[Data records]

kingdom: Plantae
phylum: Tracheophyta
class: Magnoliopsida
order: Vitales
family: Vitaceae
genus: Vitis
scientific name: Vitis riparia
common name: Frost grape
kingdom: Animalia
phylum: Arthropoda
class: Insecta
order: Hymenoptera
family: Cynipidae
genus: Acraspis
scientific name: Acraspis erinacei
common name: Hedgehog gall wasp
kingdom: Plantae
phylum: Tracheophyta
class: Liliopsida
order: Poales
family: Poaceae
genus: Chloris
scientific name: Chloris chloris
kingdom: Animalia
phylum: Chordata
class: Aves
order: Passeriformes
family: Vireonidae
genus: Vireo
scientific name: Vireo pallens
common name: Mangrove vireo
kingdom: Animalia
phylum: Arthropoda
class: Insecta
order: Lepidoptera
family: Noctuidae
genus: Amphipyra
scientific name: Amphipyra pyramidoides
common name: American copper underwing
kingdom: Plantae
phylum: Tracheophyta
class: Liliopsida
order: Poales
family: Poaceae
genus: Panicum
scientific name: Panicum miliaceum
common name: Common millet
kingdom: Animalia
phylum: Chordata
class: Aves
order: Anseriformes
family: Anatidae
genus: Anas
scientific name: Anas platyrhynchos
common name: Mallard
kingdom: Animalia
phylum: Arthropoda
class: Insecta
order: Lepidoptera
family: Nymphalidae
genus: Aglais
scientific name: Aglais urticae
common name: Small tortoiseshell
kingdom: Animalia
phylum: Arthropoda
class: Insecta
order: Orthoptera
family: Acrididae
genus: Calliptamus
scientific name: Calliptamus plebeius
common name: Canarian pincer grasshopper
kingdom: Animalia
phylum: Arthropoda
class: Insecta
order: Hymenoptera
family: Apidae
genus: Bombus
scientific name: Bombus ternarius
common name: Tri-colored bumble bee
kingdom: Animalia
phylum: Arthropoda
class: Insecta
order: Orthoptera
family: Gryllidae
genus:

### Prompt:
Please write out again the lines from the one containing "scientific name: Aglais urticae" through the last line of the items above, with both of those lines included.

### Response to this task:
scientific name: Aglais urticae
common name: Small tortoiseshell
kingdom: Animalia
phylum: Arthropoda
class: Insecta
order: Orthoptera
family: Acrididae
genus: Calliptamus
scientific name: Calliptamus plebeius
common name: Canarian pincer grasshopper
kingdom: Animalia
phylum: Arthropoda
class: Insecta
order: Hymenoptera
family: Apidae
genus: Bombus
scientific name: Bombus ternarius
common name: Tri-colored bumble bee
kingdom: Animalia
phylum: Arthropoda
class: Insecta
order: Orthoptera
family: Gryllidae
genus:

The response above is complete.